Baca berita dengan sedikit iklan, klik di sini

Arsip

Penyergapan di Kamar 501

Diburu selama kurang-lebih sebulan, tokoh kelompok Kei, John Refra Kei, akhirnya ditangkap di sebuah "hotel jam-jaman" di kawasan Pulomas, Jakarta Timur. Selain menjadikan John tersangka pelaku pembunuhan bos PT Sanex Steel Indonesia, Tan Harry Tantono, polisi akan menjeratnya dengan belasan kasus kejahatan lain yang ia dan kelompoknya lakukan. Kali ini, kata polisi, ia tertangkap karena "jorok".

27 Februari 2012 | 00.00 WIB

Image of Tempo
Perbesar

Baca berita dengan sedikit iklan, klik di sini

LIMA puluh reserse berpakaian preman mengepung Hotel C'One di kawasan Pulomas, Jakarta Timur. Hampir semuanya membungkus diri dengan baju antipeluru dan menenteng senjata laras panjang atau menggenggam pistol. Sekitar pukul 19.00, Jumat dua pekan lalu itu, mereka bersiap menyergap John Refra. Dari intel yang sudah disusupkan ke hotel itu sejak siang, diketahui setengah jam sebelumnya pria yang beken dengan nama John Kei itu sempat terlihat di kafe hotel. Tak lama ia di sana. Bersama seorang perempuan bahenol, pria berbadan tegap yang sekujur tubuhnya penuh tato itu lantas meninggalkan kafe dengan Jeep Wrangler hitam bernomor B-1-TUT.

Para reserse dari Direktorat Reserse Kriminal Umum Kepolisian Daerah Metro Jaya itu dibagi tiga kelompok. Terdiri atas sekitar 20 orang, kelompok pertama, bersepeda motor dan bermobil, berjaga di jalan-jalan di sekeliling hotel. Kelompok kedua, tak kurang dari sepuluh orang, bersiaga penuh di pintu gerbang hotel. Sisanya menyebar di pekarangan. Pendeknya, semua sudut Hotel C'One benar-benar sudah terkurung. Setengah jam sebelumnya, mereka dikumpulkan Wakil Direktur Reserse Ajun Komisaris Nico Afinta di lapangan pacuan kuda, yang jaraknya hanya sepelemparan batu dari Hotel C'One. Dari sinilah mereka bergerak menuju C'One.
+++
Soal Latihan:
**A.** Salin bagian artikel tentang penangkapan John Kei, mulai dari kata-kata "LIMA puluh reserse" dan berhenti setelah kata-kata "hitam bernomor B-1-TUT.".
**B.** Menurut artikel tentang penangkapan John Kei, mengapa semua sudut Hotel C'One dikatakan benar-benar sudah terkurung?
**C.** Sebutkan semua kelompok reserse yang disebut dalam artikel tentang penangkapan John Kei beserta tempat masing-masing berjaga.

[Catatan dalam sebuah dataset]
+++
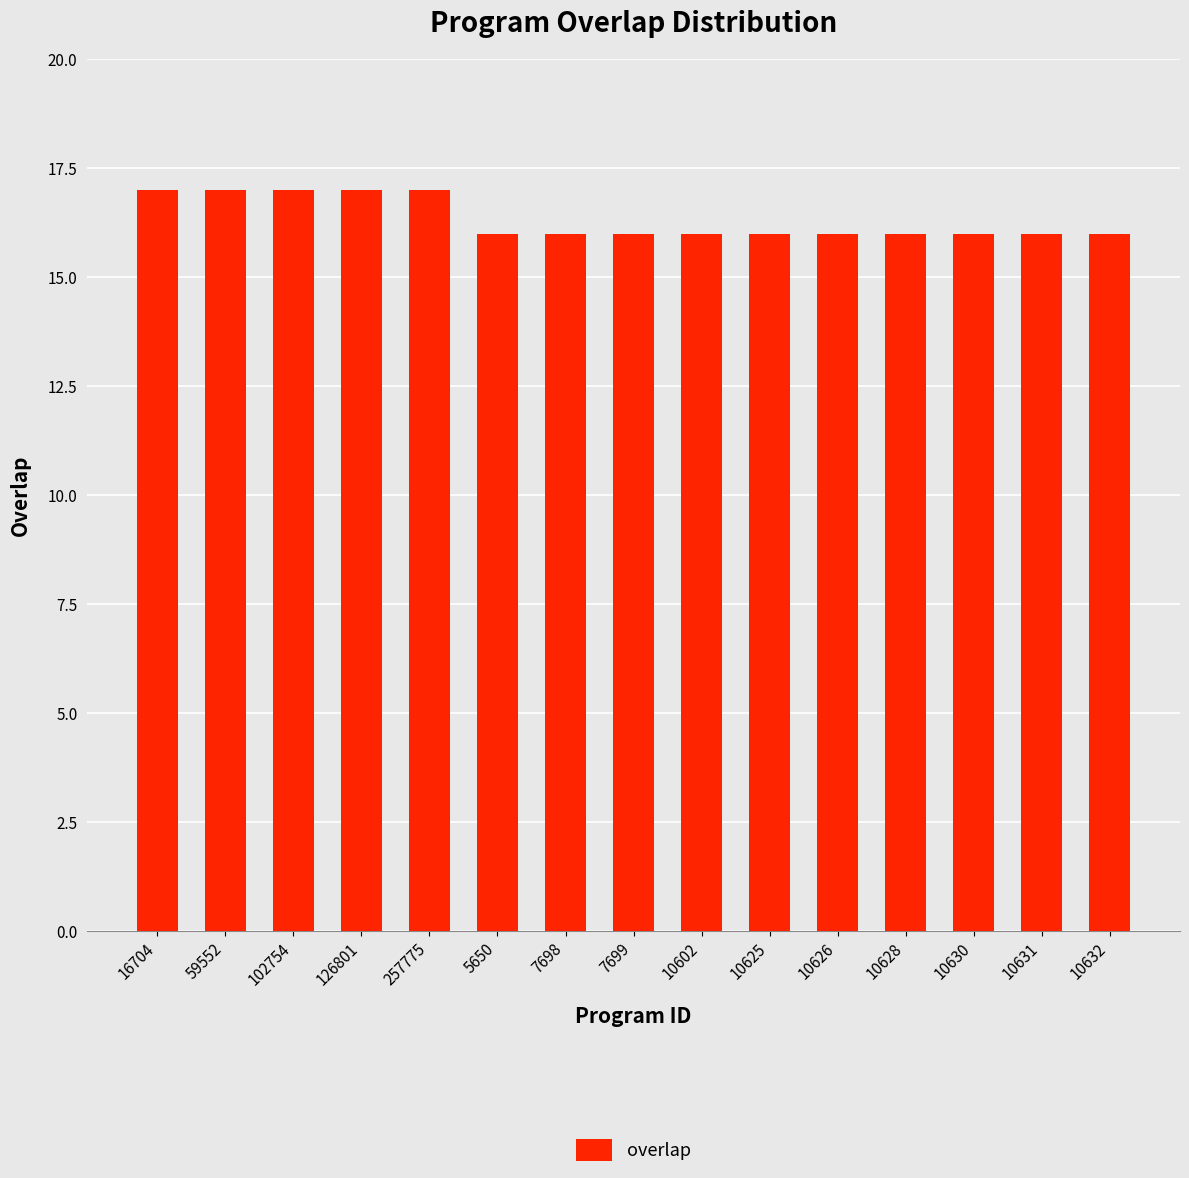

What is the greatest value displayed?

17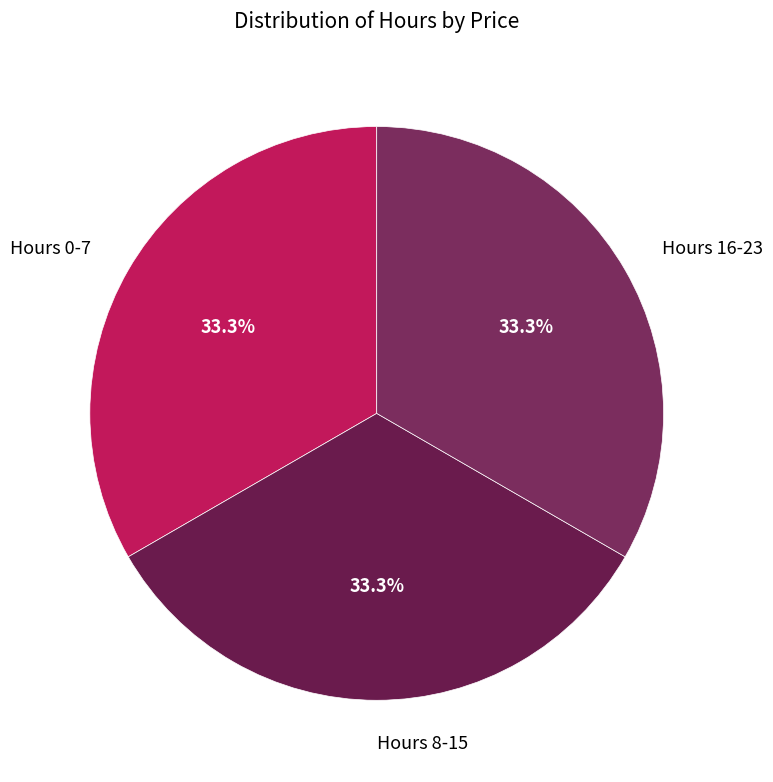

Is there a majority slice in this chart?

No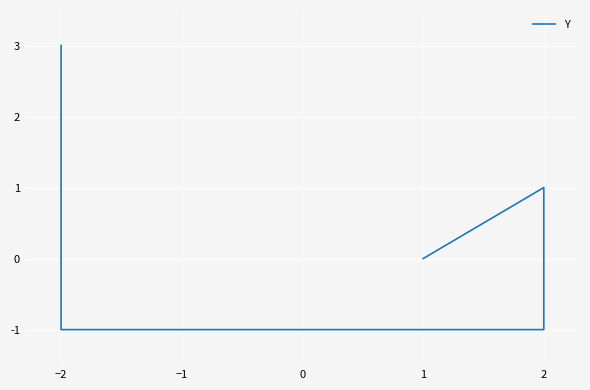

The value at 2 is -1. True or false?

False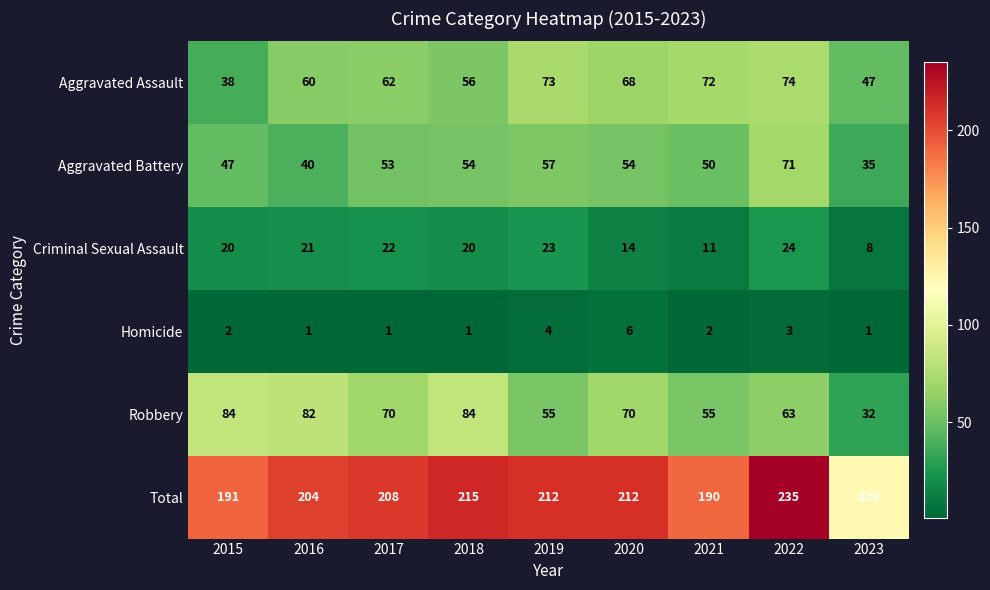

Where is Aggravated Battery nearest to the value 53?

2017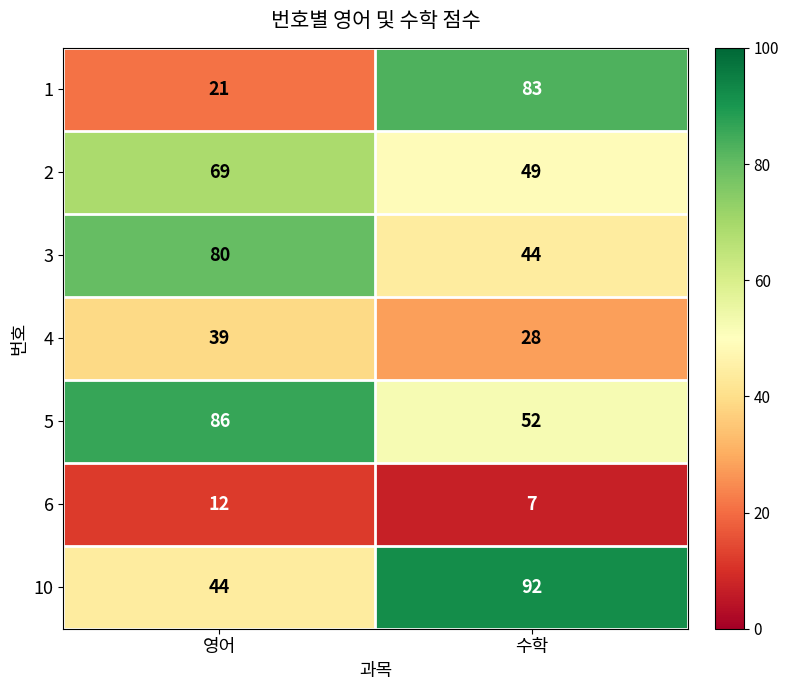

At which category does the chart reach its minimum across all series?

수학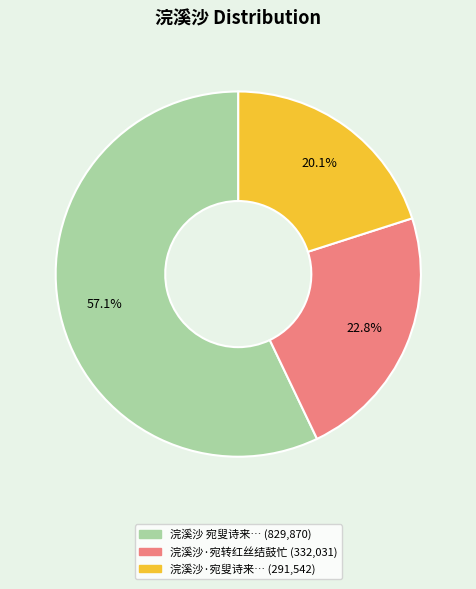

Is there a majority slice in this chart?

Yes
+++
Hasil Tiap Tugas:
**A.**
LIMA puluh reserse berpakaian preman mengepung Hotel C'One di kawasan Pulomas, Jakarta Timur. Hampir semuanya membungkus diri dengan baju antipeluru dan menenteng senjata laras panjang atau menggenggam pistol. Sekitar pukul 19.00, Jumat dua pekan lalu itu, mereka bersiap menyergap John Refra. Dari intel yang sudah disusupkan ke hotel itu sejak siang, diketahui setengah jam sebelumnya pria yang beken dengan nama John Kei itu sempat terlihat di kafe hotel. Tak lama ia di sana. Bersama seorang perempuan bahenol, pria berbadan tegap yang sekujur tubuhnya penuh tato itu lantas meninggalkan kafe dengan Jeep Wrangler hitam bernomor B-1-TUT.

**B.** Para reserse dibagi menjadi tiga kelompok. Kelompok pertama, sekitar 20 orang bersepeda motor dan bermobil, berjaga di jalan-jalan di sekeliling hotel. Kelompok kedua, tak kurang dari sepuluh orang, bersiaga di pintu gerbang, dan sisanya menyebar di pekarangan.

**C.**
- Kelompok pertama (sekitar 20 orang, bersepeda motor dan bermobil): di jalan-jalan di sekeliling hotel
- Kelompok kedua (tak kurang dari sepuluh orang): di pintu gerbang hotel
- Sisanya: menyebar di pekarangan